Against such a backdrop, the proxy version of the S&P 500 Index, SPDR S&P 500 ETF Trust SPY, has gained 2% in the year-to-date timeframe. Let’s take a closer look at the fundamentals of SPY and its best stocks:
Inside the SPY
The ETF holds 505 stocks in its basket with each accounting no more than 6% of assets. This suggests a nice balance across each security and prevents heavy concentration. The fund is widely spread across sectors with information technology, healthcare, consumer discretionary, and communication services with double-digit allocation each. It has AUM of $291 billion and charges 9 bps in fees per year from investors. The product trades in heavy volume of around 132.7 million shares a day on average, ensuring higher liquidity with a tight bid/ask spread, leading to lower trading costs for investors (see: all the Large Cap Blend ETFs here).
SPY has a Zacks ETF Rank #2 (Buy) with a Medium risk outlook. Though most stocks in the fund’s portfolio are in green this year, we have highlighted 10 stocks that are leading the way in the ETF and have a Zacks Rank #1 (Strong Buy), 2 (Buy) or 3 (Hold):
Best-Performing Stocks of SPY
DexCom Inc. DXCM: This medical device company is focused on the design, development and commercialization of continuous glucose monitoring systems. DexCom has risen 97.7% so far this year and has an estimated earnings growth rate of 21.2% for the year. It has a Zacks Rank #3.
Nvidia Corporation NVDA: It is the worldwide leader in visual computing technologies and the inventor of the graphic processing unit, or GPU. The stock has projected earnings growth rate of 36.4% for fiscal year (ending Jan 2021) and has rallied 78.7% this year so far. It has a Zacks Rank #3 (read: Nvidia Tops Intel by Market Cap: ETFs to Buy).
Amazon.com Inc. AMZN: It is one of the largest e-commerce providers with extensive operations in North America and rapidly increasing reach across the globe. The stock has risen 73% so far this year and has a projected earnings decline of 12.2% for this year. It has a Zacks Rank #3.
West Pharmaceutical Services Inc. WST: This global drug delivery technology company applies proprietary materials science, formulation research and manufacturing innovation to advance the quality, therapeutic value, development speed and rapid market availability of pharmaceuticals, biologics, vaccines and consumer healthcare products. The stock has climbed 67.5% and has an estimated earnings decline of 11.4%. It has a Zacks Rank #2.
PayPal Holdings Inc. PYPL: It operates as a technology platform and digital payments company that enables digital and mobile payments on behalf of consumers and merchants worldwide. The stock has jumped 65.3% this year. It has estimated earnings growth of 7.1% for the year. PayPal Holdings has a Zacks Rank #3.
eBay Inc. EBAY: This company operates the marketplace and classifieds platforms that connect buyers and sellers worldwide.

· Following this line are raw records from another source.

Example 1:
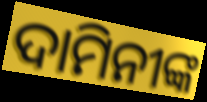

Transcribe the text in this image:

ଦାମିନୀଙ୍କ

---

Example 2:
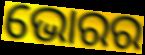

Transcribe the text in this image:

ଭୋରର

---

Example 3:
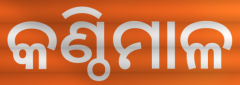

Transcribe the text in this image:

କଣ୍ଠିମାଳ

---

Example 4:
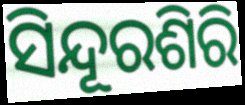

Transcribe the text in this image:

ସିନ୍ଦୂରଶିରି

It has an estimated earnings growth of 23%. eBay is up 61.9% in the year-to-date timeframe and has a Zacks Rank #1. You can see the complete list of today’s Zacks #1 Rank stocks here.

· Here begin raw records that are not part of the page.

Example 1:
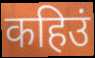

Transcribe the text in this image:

कहिउं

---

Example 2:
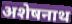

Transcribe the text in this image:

अशेषनाथ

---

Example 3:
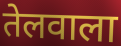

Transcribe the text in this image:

तेलवाला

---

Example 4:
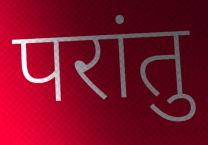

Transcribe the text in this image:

परांतु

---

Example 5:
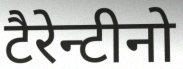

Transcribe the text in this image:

टैरेन्टीनोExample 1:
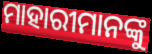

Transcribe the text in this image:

ମାହାରୀମାନଙ୍କୁ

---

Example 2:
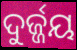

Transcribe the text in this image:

ଦୁର୍ଜ୍ଜୟ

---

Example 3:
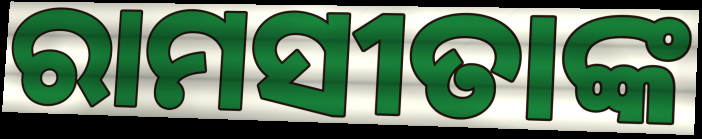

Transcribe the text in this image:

ରାମସୀତାଙ୍କ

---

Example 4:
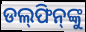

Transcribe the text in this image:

ଡଲ୍‌ଫିନ୍‌ଙ୍କୁ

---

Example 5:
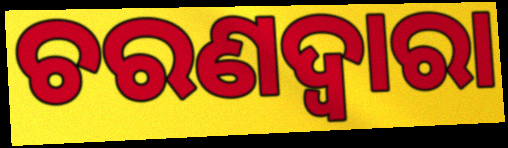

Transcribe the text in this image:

ଚରଣଦ୍ୱାରାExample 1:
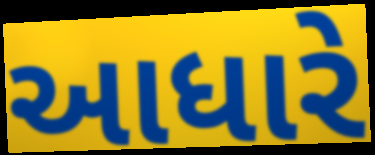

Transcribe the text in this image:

આધારે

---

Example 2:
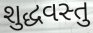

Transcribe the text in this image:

શુદ્ધવસ્તુ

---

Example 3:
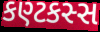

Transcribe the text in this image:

કણ્ટકસ્સ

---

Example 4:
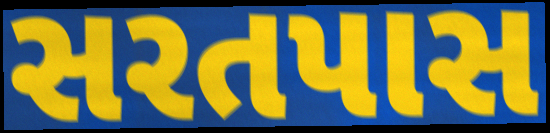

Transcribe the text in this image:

સરતપાસ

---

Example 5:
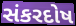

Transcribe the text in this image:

સંકરદોષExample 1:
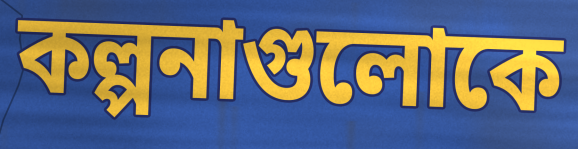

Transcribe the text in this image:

কল্পনাগুলোকে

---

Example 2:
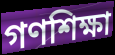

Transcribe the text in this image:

গণশিক্ষা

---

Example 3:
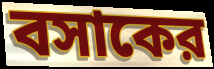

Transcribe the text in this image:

বসাকের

ServiceNow Inc. NOW: This company provides cloud computing services that automate digital workflows to accelerate enterprise IT operations. It has delivered robust returns of 59.1% so far this year and has estimated earnings growth of 27.7% for this year. ServiceNow has a Zacks Rank #3.

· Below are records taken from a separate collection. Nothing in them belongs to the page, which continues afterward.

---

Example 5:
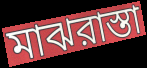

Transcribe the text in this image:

মাঝরাস্তাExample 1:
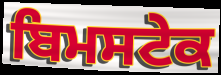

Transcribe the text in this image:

ਬਿਮਸਟੇਕ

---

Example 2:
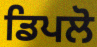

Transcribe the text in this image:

ਡਿਪਲੋ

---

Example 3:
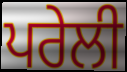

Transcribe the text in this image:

ਪਰੇਲੀ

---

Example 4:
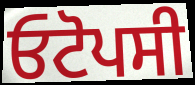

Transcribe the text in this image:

ਓਟੋਪਸੀ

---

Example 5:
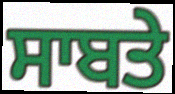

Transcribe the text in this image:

ਸਾਬਤੇ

Netflix Inc. NFLX: This is a provider of Internet television (streaming services) and DVD-rental services. It has gained 55.3% so far this year and has an estimated earnings growth rate of 539% for this year. The stock has a Zacks Rank #3 (read: ETFs to Watch as Netflix Drops on Weak Subscriber Outlook).
Tractor Supply Company TSCO: It is the largest retail farm and ranch store chain in the United States. The stock has risen 54.8% and has an estimated earnings growth of 20.5% for this year. It has a Zacks Rank #3.
Citrix Systems Inc. CTXS: This company is a leading provider of virtualization, networking and cloud computing solutions to more than 400,000 organizations worldwide. Having a Zacks Rank #3, the stock rose 51.2% this year. Its earnings are expected to decline a modest 2.3% this year.